Wiener told us that he wants to eliminate lengthy, sometimes unpredictable appeals. "The goal is to make sure we have a good CEQA process but also a more predictable process," he said. "Right now it's so chaotic and loose that we have unnecessary delays."

Aaron Peskin, a former supervisor and neighborhood activist, calls the proposed legislation "a developer's wet dream. It shuts off or makes impossible citizens' ability to participate in the environmental review process."

WHAT ARE THE ABUSES?

At issue is a critical part of city planning, mandated by state law and sharpened by years of court decisions. Before any project is approved, the city's environmental review officer (ERO) must either determine that the proposal "could not have a significant impact on the environment" or is exempt by law from CEQA review. If not — if in fact the proposal could have an impact — then the project sponsor has to pay for a full environmental impact report.

If any member of the public thinks that the ERO's decision is wrong — or believes that an EIR is inadequate — he or she can appeal to the Board of Supervisors.
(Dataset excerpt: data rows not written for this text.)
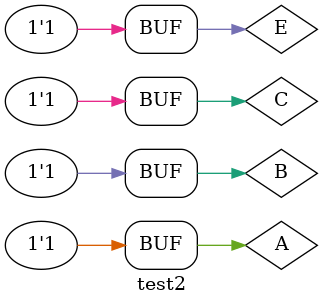
<source format=v>
`timescale 1ns / 1ps


module test2;

	// Inputs
	reg A;
	reg B;
	reg C;
	reg E;

	// Outputs
	wire D0;
	wire D1;
	wire D2;
	wire D3;
	wire D4;
	wire D5;
	wire D6;
	wire D7;

	// Instantiate the Unit Under Test (UUT)
	Decoder uut (
		.A(A), 
		.B(B), 
		.C(C), 
		.E(E), 
		.D0(D0), 
		.D1(D1), 
		.D2(D2), 
		.D3(D3), 
		.D4(D4), 
		.D5(D5), 
		.D6(D6), 
		.D7(D7)
	);

	initial begin
	E = 1;
	A = 0;
	B = 0;
	C = 0;
	#100
	$display("TC1");
	if(D0 != 1'b1)$display("Result is wrong");
	
	A = 0;
	B = 0;
	C = 1;
	#100
	$display("TC2");
	if(D1 != 1'b1)$display("Result is wrong");
	
	A = 0;
	B = 1;
	C = 0;
	#100
	$display("TC3");
	if(D2 != 1'b1)$display("Result is wrong");
	
	A = 0;
	B = 1;
	C = 1;
	#100
	$display("TC4");
	if(D3 != 1'b1)$display("Result is wrong");
	
	A = 1;
	B = 0;
	C = 0;
	#100
	$display("TC5");
	if(D4 != 1'b1)$display("Result is wrong");
	
	A = 1;
	B = 0;
	C = 1;
	#100
	$display("TC6");
	if(D5 != 1'b1)$display("Result is wrong");
	
	A = 1;
	B = 1;
	C = 0;
	#100
	$display("TC7");
	if(D6 != 1'b1)$display("Result is wrong");
	
	A = 1;
	B = 1;
	C = 1;
	#100
	$display("TC8");
	if(D7 != 1'b1)$display("Result is wrong");
	
end
	
	
      
endmodule


</source>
An appeal halts all work on the project until the supervisors resolve it.

If the board rejects the environmental review, it doesn't kill the project — planners just have to go back and write, or rewrite, an EIR.

On a practical basis, appeals are relatively rare — the city, Peskin told us, makes tens of thousands of CEQA determinations every year, and at most a couple dozen get appealed. "I don't understand what the abuses are," Peskin said.

But in some cases, opponents of a project file a CEQA appeal after they've lost at all the policy bodies — and that, Wiener argues, just slows things down. "If you're going to appeal, then appeal, but don't wait around," he said.

Wiener said his proposals would benefit not only private developers but also nonprofit affordable housing projects. "This will help prevent unnecessary challenges to affordable housing," he told us.

But Calvin Welch, a member of the Council of Community Housing Organizations who has been working to build affordable housing for more than 30 years, told us he doesn't see the problem. "CEQA never gets used to stop affordable housing," he said.